There was something in Ethan’s hand, round and hard and cool as a sound argument. He looked down. It was the ferisher baseball. Without considering questions of air resistance or trajectory, he heaved the ball skyward in the direction of the raven. It arced skyward and struck the bird with neat precision on the head. There was a sickening crack. The bird squawked, and fluttered, and let go of Johnny Speakwater. A moment later something heavy as a boulder and rough as a brick smacked Ethan in the chest, and he felt a blast of something warm and marine splash across his face, and then he felt his legs go out from under him. The last thing he heard before he lost consciousness was the voice of the ferisher chief, Cinquefoil.
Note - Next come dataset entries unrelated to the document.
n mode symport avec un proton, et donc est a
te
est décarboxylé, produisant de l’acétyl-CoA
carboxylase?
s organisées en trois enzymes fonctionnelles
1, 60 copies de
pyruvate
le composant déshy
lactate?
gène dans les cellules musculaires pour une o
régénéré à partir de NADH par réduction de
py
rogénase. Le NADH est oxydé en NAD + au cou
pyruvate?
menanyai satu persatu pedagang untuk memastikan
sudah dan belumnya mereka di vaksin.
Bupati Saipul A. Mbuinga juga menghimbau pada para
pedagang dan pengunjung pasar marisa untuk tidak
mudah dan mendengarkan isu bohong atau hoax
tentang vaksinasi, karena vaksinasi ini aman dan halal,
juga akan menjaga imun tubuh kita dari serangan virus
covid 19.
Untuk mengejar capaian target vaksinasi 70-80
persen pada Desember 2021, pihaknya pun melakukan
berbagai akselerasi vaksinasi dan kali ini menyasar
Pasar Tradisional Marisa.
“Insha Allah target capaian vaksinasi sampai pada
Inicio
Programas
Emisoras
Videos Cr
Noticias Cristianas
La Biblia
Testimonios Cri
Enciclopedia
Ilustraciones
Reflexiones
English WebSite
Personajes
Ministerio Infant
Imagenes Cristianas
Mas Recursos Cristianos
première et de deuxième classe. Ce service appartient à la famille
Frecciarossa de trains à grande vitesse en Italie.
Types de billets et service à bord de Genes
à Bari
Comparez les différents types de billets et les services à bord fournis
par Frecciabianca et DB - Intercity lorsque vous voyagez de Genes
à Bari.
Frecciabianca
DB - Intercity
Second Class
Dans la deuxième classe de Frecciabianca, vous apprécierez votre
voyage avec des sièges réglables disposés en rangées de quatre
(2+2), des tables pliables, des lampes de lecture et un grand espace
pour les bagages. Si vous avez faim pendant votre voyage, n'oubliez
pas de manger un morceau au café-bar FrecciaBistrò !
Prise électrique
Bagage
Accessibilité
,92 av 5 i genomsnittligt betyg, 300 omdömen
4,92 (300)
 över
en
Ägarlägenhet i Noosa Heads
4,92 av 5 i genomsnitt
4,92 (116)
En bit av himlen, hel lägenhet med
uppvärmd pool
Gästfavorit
“Sign that kid up,” he said.
ETHAN OPENED HIS eyes. He was lying in his bed, in his bedroom, in the pink house on top of the hill. From the singing of the birds and the softness of the grey light at the window, he guessed that it was morning. He sat up and took his wristwatch from the nightstand beside his bed. His father had designed and assembled the watch for him, using parts from a store down in Tacoma called Geek World. The face of the watch was covered in buttons – it was like a little keyboard – and there was a liquid-crystal screen. Mr. Feld had loaded the watch with all kinds of interesting and possibly useful functions, but Ethan could never figure out how to do anything with it but tell the time and the day. Which was 7:24 A.M., Saturday the ninth. Only a little more than a minute, then, since a foul-smelling werefox who called himself Cutbelly had appeared, squatting on Ethan’s chest, to extend an invitation from another world. He heard the familiar Saturday sound of his father banging around down in the kitchen.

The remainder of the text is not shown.